Abstention on UNESCO Vote Is Not Good Enough

4 minute read
Ideas
Ken Jacobson is Deputy National Director of the Anti-Defamation League

Correction appended Oct. 28, 2016.

There has been much commentary on the voting patterns of UNESCO member countries on several outrageous resolutions on Jerusalem which explicitly or implicitly deny the Jewish connection to Israel and its capital.

It has been noted that the votes reflect the inherent bias of U.N. bodies against Israel. In the General Assembly, for example, there is an automatic majority against Israel regarding any issue surrounding the Israeli-Palestinian conflict.

It has also been noted that the second vote of the executive committee was an improvement over the first in that a number of countries, most notably France, shifted their original yes votes to abstentions.

These shifts seem to signify that those countries recognize, as Secretary-General of UNESCO Irina Bokova has said, that a resolution that ignores the Jewish connection to Jerusalem is inappropriate and harmful. However, for political reasons, pressure from the Islamic world or other concerns about Israeli policy, they could not bring themselves to vote no. An abstention seems to many to be a safe harbor from the roiling surf of international diplomacy.

An abstention, however, misses the true significance of these initiatives and allows a destructive dynamic to continue to operate which stands in the way of Israeli-Palestinian peace and a necessary two-state solution.

Palestinian denial of the Jewish connection to Israel lies at the heart of the conflict that has raged for a hundred years. It is no accident that as we enter 2017, the 100th anniversary of the Balfour Declaration, that Palestinian President Mahmoud Abbas is calling on the British to apologize for that historic pronouncement.

At the heart of that declaration, and which justifies the birth of the modern state of Israel, was the acknowledgment that the return of the Jewish people to Israel was based on the thousands of years of the centrality of Israel to the existence of the Jews. Balfour understood that one couldn’t properly talk about Jews and their history without referencing Israel.

This denial by the Palestinians, despite every evidentiary record to the contrary, including archeological discoveries regularly made, explains everything else they have done for decades which has prevented peace and has brought so much suffering to their own people, not to mention to Israelis.

After all, if there was no Temple, no Jewish kingdom, no link to Jerusalem, as the Palestinians claim, then Israel is one more colonial invader, with the only difference that their “colonialism” still survives while the others have passed into the dustbin of history.

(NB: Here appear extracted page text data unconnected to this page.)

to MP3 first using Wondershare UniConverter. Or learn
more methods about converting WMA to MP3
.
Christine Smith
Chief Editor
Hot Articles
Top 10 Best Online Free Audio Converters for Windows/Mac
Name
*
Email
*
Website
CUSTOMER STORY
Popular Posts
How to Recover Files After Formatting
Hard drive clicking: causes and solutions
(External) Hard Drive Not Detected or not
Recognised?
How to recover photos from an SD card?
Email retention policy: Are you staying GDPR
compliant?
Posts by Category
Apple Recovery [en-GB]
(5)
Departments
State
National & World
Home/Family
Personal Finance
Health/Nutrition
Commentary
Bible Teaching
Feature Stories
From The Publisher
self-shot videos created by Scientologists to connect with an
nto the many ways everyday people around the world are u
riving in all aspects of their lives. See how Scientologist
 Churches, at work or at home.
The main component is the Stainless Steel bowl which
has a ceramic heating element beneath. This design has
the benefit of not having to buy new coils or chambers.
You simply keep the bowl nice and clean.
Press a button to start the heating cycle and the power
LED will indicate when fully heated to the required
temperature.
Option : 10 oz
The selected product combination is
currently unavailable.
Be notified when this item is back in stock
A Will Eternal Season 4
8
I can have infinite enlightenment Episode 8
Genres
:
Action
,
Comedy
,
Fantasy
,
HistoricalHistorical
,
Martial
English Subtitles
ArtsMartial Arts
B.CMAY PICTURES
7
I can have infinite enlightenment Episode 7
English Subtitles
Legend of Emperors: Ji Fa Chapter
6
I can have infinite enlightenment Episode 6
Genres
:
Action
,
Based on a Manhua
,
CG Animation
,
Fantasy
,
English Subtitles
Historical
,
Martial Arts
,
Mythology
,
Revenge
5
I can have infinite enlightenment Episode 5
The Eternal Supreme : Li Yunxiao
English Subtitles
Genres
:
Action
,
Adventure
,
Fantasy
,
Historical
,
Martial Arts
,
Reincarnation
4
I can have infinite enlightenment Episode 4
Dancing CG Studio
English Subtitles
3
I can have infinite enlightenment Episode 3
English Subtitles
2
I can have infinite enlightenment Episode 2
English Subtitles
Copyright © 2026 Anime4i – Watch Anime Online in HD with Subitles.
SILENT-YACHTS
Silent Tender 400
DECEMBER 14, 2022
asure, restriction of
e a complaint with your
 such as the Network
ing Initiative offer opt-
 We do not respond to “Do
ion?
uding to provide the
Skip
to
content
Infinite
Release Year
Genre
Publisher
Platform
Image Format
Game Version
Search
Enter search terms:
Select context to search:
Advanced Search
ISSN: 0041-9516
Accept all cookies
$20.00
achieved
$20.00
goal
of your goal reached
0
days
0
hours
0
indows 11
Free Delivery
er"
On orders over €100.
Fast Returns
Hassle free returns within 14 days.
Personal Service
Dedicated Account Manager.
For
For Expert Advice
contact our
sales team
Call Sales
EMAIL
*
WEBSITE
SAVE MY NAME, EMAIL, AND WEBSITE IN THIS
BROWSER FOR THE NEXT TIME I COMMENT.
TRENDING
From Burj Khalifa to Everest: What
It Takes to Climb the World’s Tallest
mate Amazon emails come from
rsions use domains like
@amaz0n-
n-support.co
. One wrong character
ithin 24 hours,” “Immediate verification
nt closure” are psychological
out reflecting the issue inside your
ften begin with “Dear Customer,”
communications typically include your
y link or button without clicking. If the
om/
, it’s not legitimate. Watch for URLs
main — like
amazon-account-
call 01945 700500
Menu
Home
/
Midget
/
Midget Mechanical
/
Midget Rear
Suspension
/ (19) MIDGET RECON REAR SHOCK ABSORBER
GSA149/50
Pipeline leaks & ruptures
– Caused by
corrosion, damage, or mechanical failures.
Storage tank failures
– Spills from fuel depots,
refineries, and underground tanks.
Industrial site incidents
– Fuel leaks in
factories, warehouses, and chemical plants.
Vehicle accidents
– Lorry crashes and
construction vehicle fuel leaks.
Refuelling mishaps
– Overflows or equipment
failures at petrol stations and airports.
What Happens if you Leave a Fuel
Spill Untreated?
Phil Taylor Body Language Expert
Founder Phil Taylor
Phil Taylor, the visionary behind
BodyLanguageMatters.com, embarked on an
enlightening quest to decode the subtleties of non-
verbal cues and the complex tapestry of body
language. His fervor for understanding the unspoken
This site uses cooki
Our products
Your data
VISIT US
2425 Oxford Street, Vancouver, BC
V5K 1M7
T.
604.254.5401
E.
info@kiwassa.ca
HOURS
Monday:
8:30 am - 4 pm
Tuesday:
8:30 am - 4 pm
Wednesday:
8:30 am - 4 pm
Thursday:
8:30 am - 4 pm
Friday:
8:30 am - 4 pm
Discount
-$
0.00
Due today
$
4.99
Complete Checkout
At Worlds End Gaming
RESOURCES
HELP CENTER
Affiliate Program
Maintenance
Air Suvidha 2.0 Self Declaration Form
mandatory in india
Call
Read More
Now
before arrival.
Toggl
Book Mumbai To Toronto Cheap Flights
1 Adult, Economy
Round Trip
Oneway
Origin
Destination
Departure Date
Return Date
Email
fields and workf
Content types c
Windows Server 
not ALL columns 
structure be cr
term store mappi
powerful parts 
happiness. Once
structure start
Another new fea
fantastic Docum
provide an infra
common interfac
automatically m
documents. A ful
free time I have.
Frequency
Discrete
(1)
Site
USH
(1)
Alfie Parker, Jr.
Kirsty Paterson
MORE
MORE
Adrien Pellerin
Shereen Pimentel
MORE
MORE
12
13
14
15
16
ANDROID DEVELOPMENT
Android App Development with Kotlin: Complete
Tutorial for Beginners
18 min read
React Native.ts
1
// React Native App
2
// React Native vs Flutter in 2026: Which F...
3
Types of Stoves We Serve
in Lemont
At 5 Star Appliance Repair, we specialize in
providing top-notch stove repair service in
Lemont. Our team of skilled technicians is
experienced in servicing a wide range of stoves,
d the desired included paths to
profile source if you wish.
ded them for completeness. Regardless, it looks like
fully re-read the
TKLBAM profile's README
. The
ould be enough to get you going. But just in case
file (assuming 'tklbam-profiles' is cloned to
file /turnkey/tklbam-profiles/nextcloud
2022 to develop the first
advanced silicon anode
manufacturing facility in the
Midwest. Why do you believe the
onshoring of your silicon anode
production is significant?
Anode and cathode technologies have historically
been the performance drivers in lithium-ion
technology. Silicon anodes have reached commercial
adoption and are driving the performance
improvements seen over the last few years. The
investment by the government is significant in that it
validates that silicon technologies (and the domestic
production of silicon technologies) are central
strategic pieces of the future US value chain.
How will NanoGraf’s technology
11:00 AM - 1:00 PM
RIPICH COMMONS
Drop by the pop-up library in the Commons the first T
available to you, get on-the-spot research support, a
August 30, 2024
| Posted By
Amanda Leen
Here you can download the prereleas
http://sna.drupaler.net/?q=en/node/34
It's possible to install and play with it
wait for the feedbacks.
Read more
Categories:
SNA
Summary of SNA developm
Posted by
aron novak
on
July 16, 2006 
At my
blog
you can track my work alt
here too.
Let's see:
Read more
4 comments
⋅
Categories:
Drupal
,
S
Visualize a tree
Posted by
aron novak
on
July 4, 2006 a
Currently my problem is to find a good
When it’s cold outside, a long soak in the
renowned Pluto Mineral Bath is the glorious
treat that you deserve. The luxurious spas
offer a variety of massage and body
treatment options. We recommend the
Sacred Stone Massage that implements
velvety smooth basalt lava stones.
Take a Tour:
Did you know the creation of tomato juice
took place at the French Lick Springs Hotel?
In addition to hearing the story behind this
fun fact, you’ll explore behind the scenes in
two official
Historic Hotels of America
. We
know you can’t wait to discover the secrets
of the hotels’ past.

It means, therefore, that there is no room for compromise. So when the U.N. partitioned Palestine in 1947, which would have created a Jewish state and a Palestinian state, the dominant Palestinian motif was no colonial Jewish state. This led to the war against the Jews, the negation of the Palestinian state, and the beginning of the refugee problem.

Since then, time and again, Palestinians have, in the words of Abba Eban, “never missed an opportunity to miss an opportunity.” Except for the reality that what was considered an opportunity, to them was not because there never was any legitimacy to Jewish claims to Israel. Therefore, anything called an opportunity which involved the legitimization of this invading entity is a non-starter.

But what about Oslo and seeming Palestinian recognition of Israel? That was the hope and remains the hope.

But when the president of the Palestinian Authority talks again and again about the Jewish connection to Israel being a fantasy to justify a colonial takeover, then we know that this original obstacle to Israeli-Palestinian reconciliation remains center stage.

Getting back to the UNESCO votes, that is why an abstention does not do the trick. A clear message must be sent from the international community, particularly from those who claim to be the greatest supporters of the Palestinians, that this must stop.

Continuing Palestinian claims, supported by the international community, that the glorious Jewish history in Israel is a made-up story, are efforts to damage Israel’s reputation and legitimacy. It damages the legitimacy of critical international bodies. But most of all, it is the Palestinians themselves who suffer the most from this lie about history. It is the major obstacle to the kind of acceptance that offers the only hope for peace and for creating two states for two peoples.

Clarity and truth-telling, not equivocation and abstention, are what is needed now more than ever.

Correction: The original version of this story misstated the way some countries originally voted before later abstaining. They originally voted yes.